- Assignment
Every line below from the one with "X546100Y152400D01*" through the one with "assign #DELAY y[i]" is to be repeated exactly, with no picture among them.

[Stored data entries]
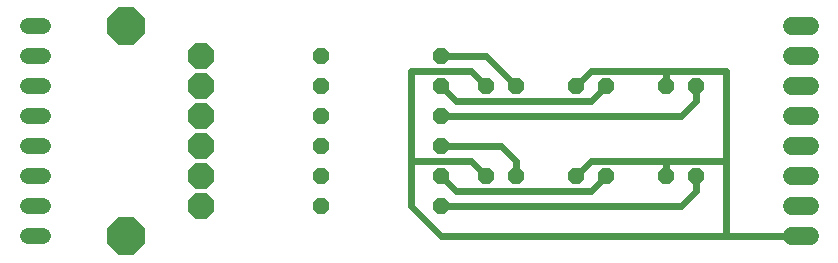
<source format=gbr>
G04 EAGLE Gerber X2 export*
G04 #@! %TF.Part,Single*
G04 #@! %TF.FileFunction,Copper,L1,Top,Mixed*
G04 #@! %TF.FilePolarity,Positive*
G04 #@! %TF.GenerationSoftware,Autodesk,EAGLE,9.0.0*
G04 #@! %TF.CreationDate,2019-08-08T19:01:50Z*
G75*
%MOMM*%
%FSLAX34Y34*%
%LPD*%
%AMOC8*
5,1,8,0,0,1.08239X$1,22.5*%
G01*
%ADD10C,1.320800*%
%ADD11C,1.524000*%
%ADD12P,3.436588X8X22.500000*%
%ADD13P,2.336880X8X22.500000*%
%ADD14P,1.429621X8X202.500000*%
%ADD15C,0.609600*%


D10*
X95504Y203200D02*
X82296Y203200D01*
X82296Y177800D02*
X95504Y177800D01*
X95504Y152400D02*
X82296Y152400D01*
X82296Y127000D02*
X95504Y127000D01*
X95504Y101600D02*
X82296Y101600D01*
X82296Y76200D02*
X95504Y76200D01*
X95504Y50800D02*
X82296Y50800D01*
X82296Y25400D02*
X95504Y25400D01*
D11*
X728980Y25400D02*
X744220Y25400D01*
X744220Y50800D02*
X728980Y50800D01*
X728980Y76200D02*
X744220Y76200D01*
X744220Y101600D02*
X728980Y101600D01*
X728980Y127000D02*
X744220Y127000D01*
X744220Y152400D02*
X728980Y152400D01*
X728980Y177800D02*
X744220Y177800D01*
X744220Y203200D02*
X728980Y203200D01*
D12*
X165100Y203200D03*
X165100Y25400D03*
D13*
X228600Y177800D03*
D14*
X431800Y177800D03*
X330200Y177800D03*
X495300Y152400D03*
X469900Y152400D03*
D13*
X228600Y152400D03*
D14*
X431800Y152400D03*
X330200Y152400D03*
X571500Y152400D03*
X546100Y152400D03*
D13*
X228600Y127000D03*
D14*
X431800Y127000D03*
X330200Y127000D03*
X647700Y152400D03*
X622300Y152400D03*
D13*
X228600Y101600D03*
D14*
X431800Y101600D03*
X330200Y101600D03*
X495300Y76200D03*
X469900Y76200D03*
D13*
X228600Y76200D03*
D14*
X431800Y76200D03*
X330200Y76200D03*
X571500Y76200D03*
X546100Y76200D03*
D13*
X228600Y50800D03*
D14*
X431800Y50800D03*
X330200Y50800D03*
X647700Y76200D03*
X622300Y76200D03*
D15*
X622300Y165100D02*
X558800Y165100D01*
X622300Y165100D02*
X622300Y152400D01*
X558800Y88900D02*
X546100Y76200D01*
X558800Y88900D02*
X622300Y88900D01*
X622300Y76200D01*
X469900Y76200D02*
X457200Y88900D01*
X406400Y88900D01*
X469900Y152400D02*
X457200Y165100D01*
X406400Y165100D01*
X406400Y88900D01*
X673100Y25400D02*
X736600Y25400D01*
X673100Y25400D02*
X431800Y25400D01*
X406400Y50800D01*
X406400Y88900D01*
X622300Y88900D02*
X673100Y88900D01*
X673100Y165100D01*
X558800Y165100D02*
X546100Y152400D01*
X622300Y165100D02*
X673100Y165100D01*
X673100Y88900D02*
X673100Y25400D01*
X469900Y177800D02*
X431800Y177800D01*
X469900Y177800D02*
X495300Y152400D01*
X444500Y139700D02*
X431800Y152400D01*
X444500Y139700D02*
X558800Y139700D01*
X571500Y152400D01*
X635000Y127000D02*
X431800Y127000D01*
X635000Y127000D02*
X647700Y139700D01*
X647700Y152400D01*
X482600Y101600D02*
X431800Y101600D01*
X482600Y101600D02*
X495300Y88900D01*
X495300Y76200D01*
X444500Y63500D02*
X431800Y76200D01*
X444500Y63500D02*
X558800Y63500D01*
X571500Y76200D01*
X635000Y50800D02*
X431800Y50800D01*
X635000Y50800D02*
X647700Y63500D01*
X647700Y76200D01*
M02*

</source>
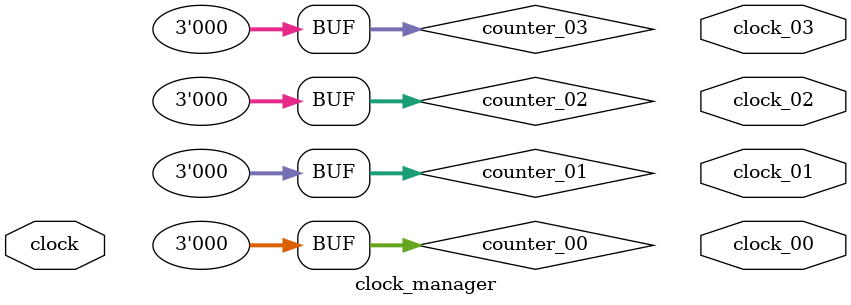
<source format=v>
module clock_manager(clock, clock_00, clock_01, clock_02, clock_03);

input clock;

output clock_00;
output clock_01;
output clock_02;
output clock_03;

reg [2:0]counter_00;
reg [2:0]counter_01;
reg [2:0]counter_02;
reg [2:0]counter_03;

initial begin
	
counter_00 = 0;
counter_01 = 0;
counter_02 = 0;
counter_03 = 0;
end


always @(negedge clock) begin



end
	
	



endmodule
</source>
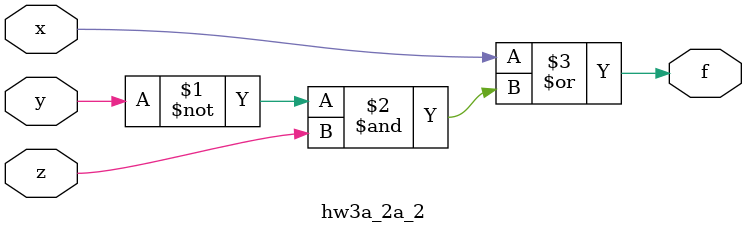
<source format=v>
`timescale 1ns / 1ps

module hw3a_2a_2(f,x,y,z);
    input x,y,z;
    output f;
     assign f = x | (~y) & z;
endmodule

</source>
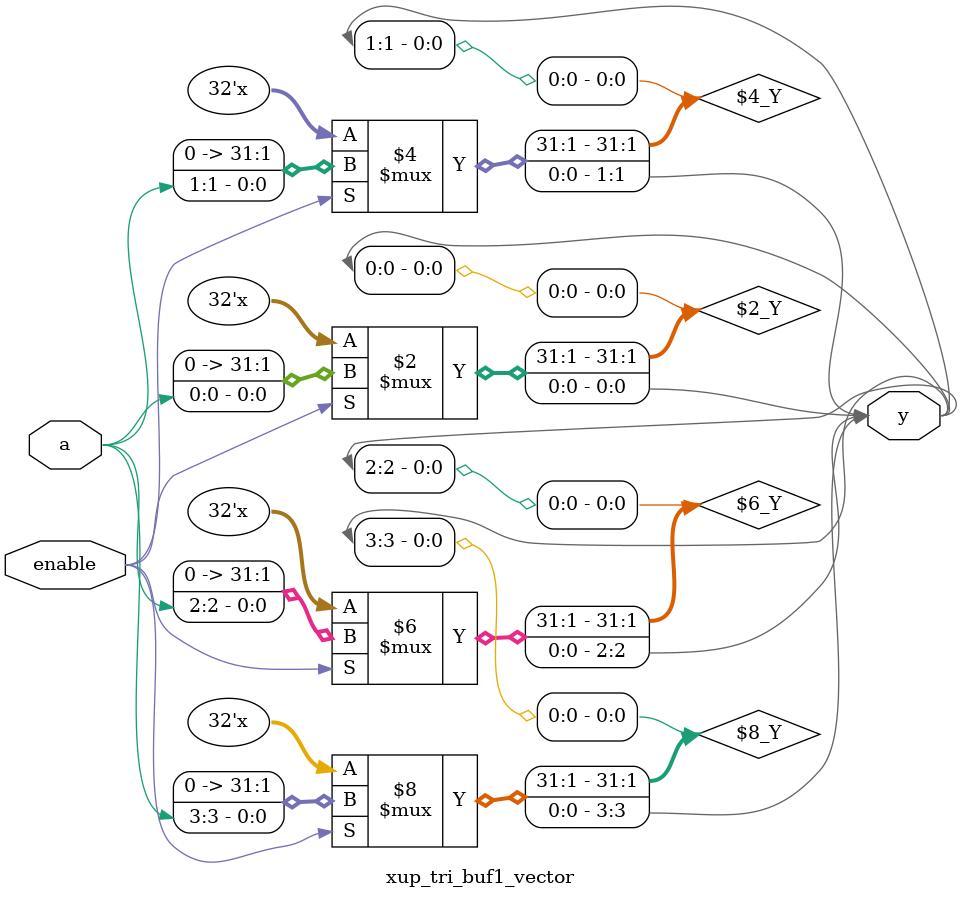
<source format=v>
`timescale 1ns / 1ps
module xup_tri_buf1_vector #(parameter SIZE = 4 , DELAY = 3)(
    input wire [SIZE-1:0] a,
    input wire enable,
    output wire [SIZE-1:0] y
    );
    
   genvar i;
    generate
       for (i=0; i < SIZE; i=i+1) 
       begin: buf0_i
    		assign #DELAY y[i] = (enable) ? a[i] : 'bz;
       end
    endgenerate
    
endmodule


</source>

- Problem solution
X546100Y152400D01*
X622300Y165100D02*
X673100Y165100D01*
X673100Y88900D02*
X673100Y25400D01*
X469900Y177800D02*
X431800Y177800D01*
X469900Y177800D02*
X495300Y152400D01*
X444500Y139700D02*
X431800Y152400D01*
X444500Y139700D02*
X558800Y139700D01*
X571500Y152400D01*
X635000Y127000D02*
X431800Y127000D01*
X635000Y127000D02*
X647700Y139700D01*
X647700Y152400D01*
X482600Y101600D02*
X431800Y101600D01*
X482600Y101600D02*
X495300Y88900D01*
X495300Y76200D01*
X444500Y63500D02*
X431800Y76200D01*
X444500Y63500D02*
X558800Y63500D01*
X571500Y76200D01*
X635000Y50800D02*
X431800Y50800D01*
X635000Y50800D02*
X647700Y63500D01*
X647700Y76200D01*
M02*

</source>
<source format=v>
module clock_manager(clock, clock_00, clock_01, clock_02, clock_03);

input clock;

output clock_00;
output clock_01;
output clock_02;
output clock_03;

reg [2:0]counter_00;
reg [2:0]counter_01;
reg [2:0]counter_02;
reg [2:0]counter_03;

initial begin
	
counter_00 = 0;
counter_01 = 0;
counter_02 = 0;
counter_03 = 0;
end


always @(negedge clock) begin



end
	
	



endmodule
</source>
<source format=v>
`timescale 1ns / 1ps

module hw3a_2a_2(f,x,y,z);
    input x,y,z;
    output f;
     assign f = x | (~y) & z;
endmodule

</source>
<source format=v>
`timescale 1ns / 1ps
module xup_tri_buf1_vector #(parameter SIZE = 4 , DELAY = 3)(
    input wire [SIZE-1:0] a,
    input wire enable,
    output wire [SIZE-1:0] y
    );
    
   genvar i;
    generate
       for (i=0; i < SIZE; i=i+1) 
       begin: buf0_i
    		assign #DELAY y[i] = (enable) ? a[i] : 'bz;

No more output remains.